04 August 2024

Are AI models truly 'emergent'?

One of the exciting concepts in AI relates to the idea of emergent properties-model properties that appear abruptly when dataset size or model complexity reaches a threshold. Put another way: There exists an unknown data threshold (assumed to be large) at which an ML engine of sufficiently complex architecture will spontaneously learn something significant about biology.

Our field commonly believes that we need large amounts of data and compute to extract signal. However, because emergent properties are thresholded, you won’t see signal until you reach the aforementioned thresholds. Therefore, progress milestones for research on emergent properties of AI usually swivels around getting enough data and enough compute power, and disregards how to assess whether the threshold exists, and how far one may be from said threshold. Emergence seen from this angle is almost a religious belief.

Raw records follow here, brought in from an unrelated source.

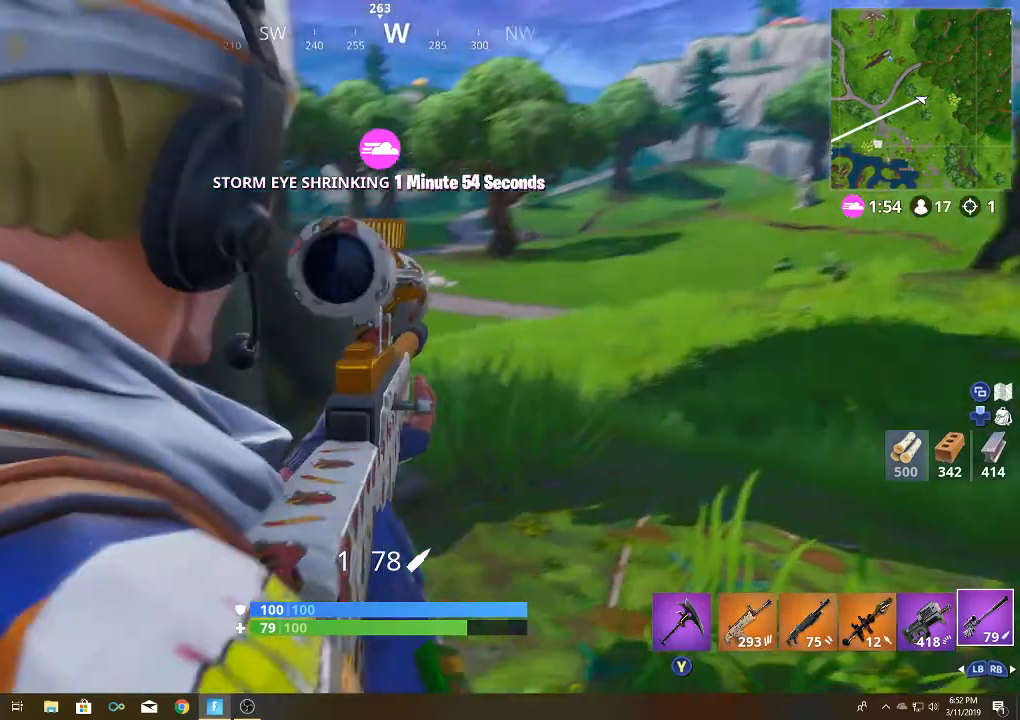
{"buttons": [], "left_stick": "center", "right_stick": "center", "events": [[17, "right_stick", "center"]]}
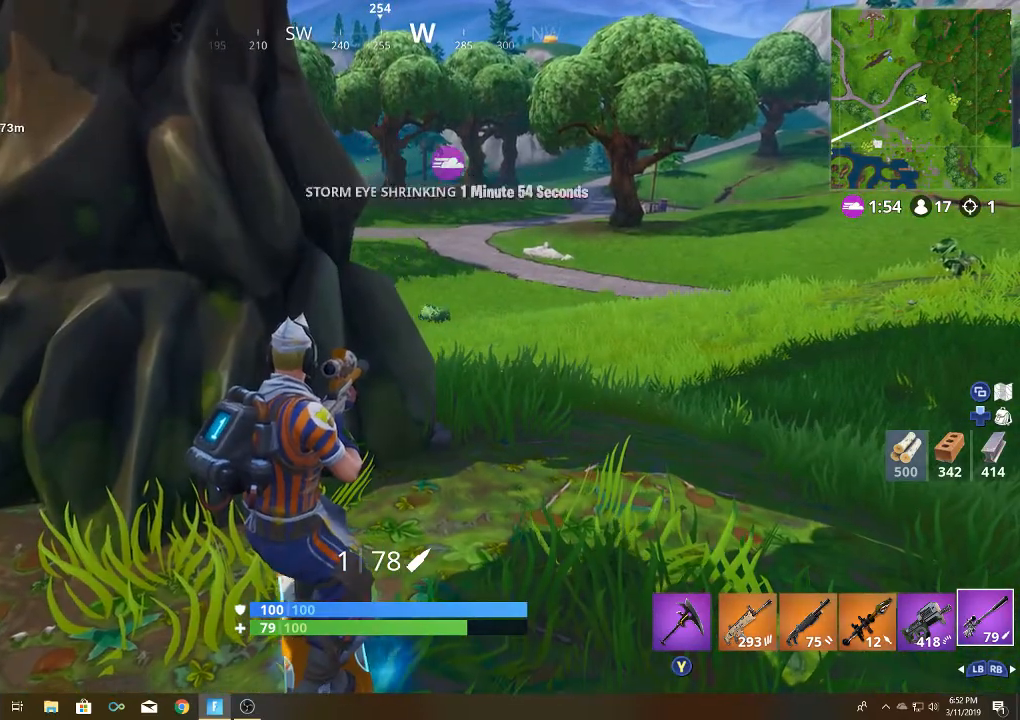
{"buttons": [], "left_stick": "up", "right_stick": "center", "events": [[400, "left_stick", "up"]]}
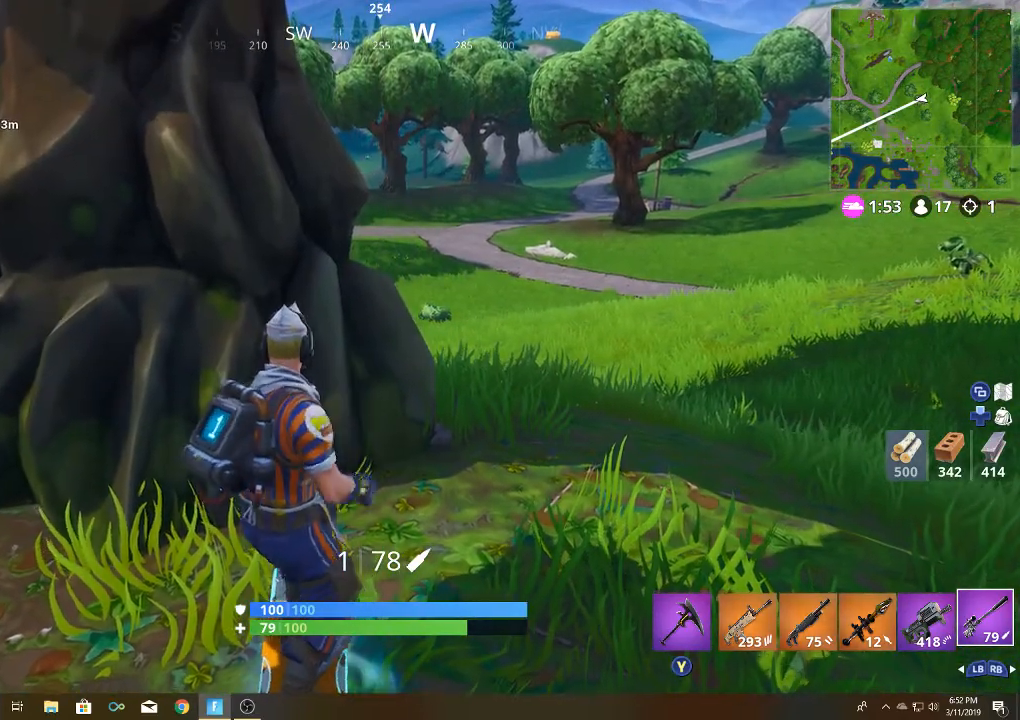
{"buttons": [], "left_stick": "center", "right_stick": "up-right", "events": [[283, "left_stick", "center"], [383, "right_stick", "up-right"]]}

I don’t think these claims are sacrosanct. I suspect we should challenge ourselves to work with less data, not more. Astounding advances in ML have often trained on middle-sized or even small datasets, to the point that performance on a set of small datasets has been a gold-standard for decades. If we can’t learn off of small datasets, why do we expect to learn with more data? Second, the idea of thresholded learning is rapidly disappearing from my mind. Yes, learning sometimes requires lots of data, but I think learning is fundamentally continuous.

Imagine you are trying to train an LLM that knows “advanced math”. Your training set is drawn from the internet. Most of the internet does not know advanced math. You need to sample a huge fraction of the internet before even encountering concepts from “advanced math”. Therefore, you probably cannot see emergent ‘advanced math skills’ if you assess your LLM’s to solve ‘advanced math’ problems until you hit a sufficiently large data threshold. Learning appears spontaneous, binary and unpredictable. To de-risk our approach, we need to change our definition of success.

Instead of asking your LLM whether it knows advanced math, benchmark it on whether it knows kindergarten math, a much more common concept in our dataset. Assess middle school skills in your LLM, then high school skills. These benchmarks don’t guarantee the LLM will ever learn advanced math, but they can help us assess whether your engine is learning in the desired direction. By shifting our definition of success from ‘our engine can do advanced math’ to ‘our engines are solving incrementally more complex math problems’, we can update our belief in this project’s success continuously.

I get it, this seems obvious. But I have been thinking about what a comparable ‘kindergarten’, ‘middle school’, ‘high school’ progression of assessments would be for genomics and perturbational biology in such a setting. I cannot easily come up with such a sequence. Can you? What are good examples?